PUM expert Marielle Vervest who is a female entrepreneur herself and runs a bakery with about 90 employees, was a perfect match to assist Peggy, the director of Peggy’s confectionary. Peggy wants to expand the product portfolio of the bakery, improve the quality of the current products and find new markets for selling her products. The small bakery is specialized in making cakes of all sizes for special occasions. The cakes can be picked up at the bakery, but she also offers home delivery. People find her through Facebook or by texting a message.
Hands on advice
Marielle: “To inspire them to design cakes that stand out, are different from the competition and to make choices in the proposition of the cakes, I gave practical training courses to Peggy and her staff. I helped in making the choice to open a shop or not by dividing the costs of the investments and production in two places, against the required additional turnover that had to be achieved at the intended location where there was not much traffic. We talked for hours so I could learn about her business, her position in the market and her needs to take her business to a higher level. We performed a SWOT analysis, updated her business plan an added a marketing- and action plan.
‘Finding ways to increase the quality thought technical innovation’
To really take her business to a higher level, I advised Peggy to find ways to increase the quality of her products through technical innovation. She can expand her delivery service and grow her business by setting up a proper web shop, which facilitates online orders. Also buying an icing printer which can make creative patterns for decoration purposes could make her business more profitable.

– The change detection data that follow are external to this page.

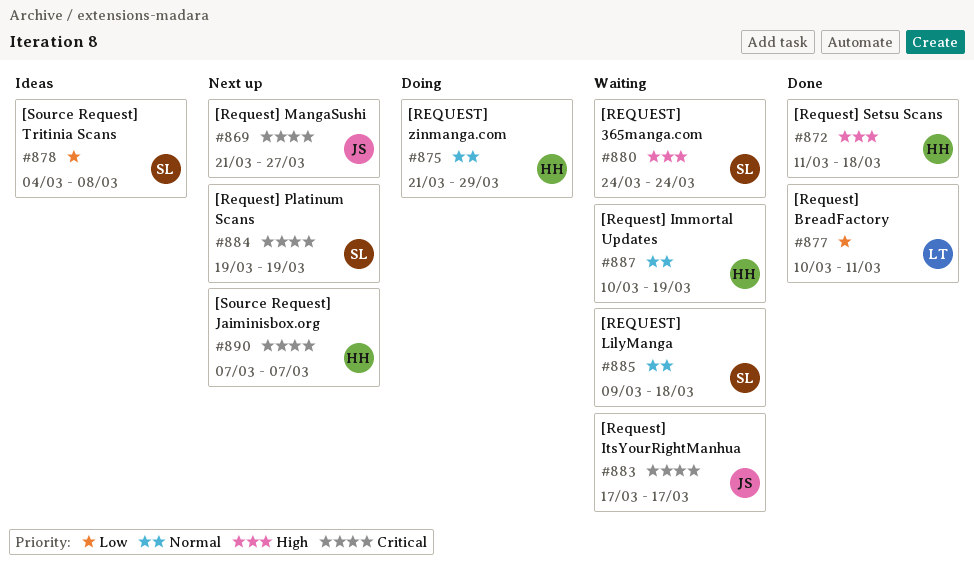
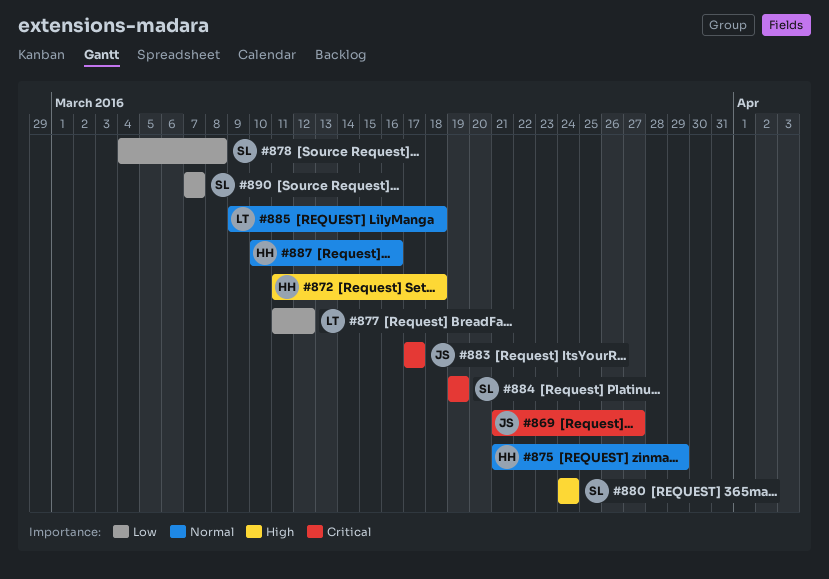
#877, start: Mar 10 -> Mar 11
#877, due: Mar 11 -> Mar 12
#885, owner: SL -> LT
#887, due: Mar 19 -> Mar 16
#890, owner: HH -> SL
#890, priority: Critical -> Low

It was my first advisory mission for PUM and it exceeded my expectations. Ten days in the warm company of the businesswoman Peggy and her employees. I have experienced a huge friendship and inquisitiveness. I also was part of Peggy’s family for ten days. Because talking to a female entrepreneur also means looking for a balance in combining your job with the care of children. It was truly a very inspiring time to work in Uganda and to experience that entrepreneurship, the principle of value for money and providing good service to your customers, are universal.”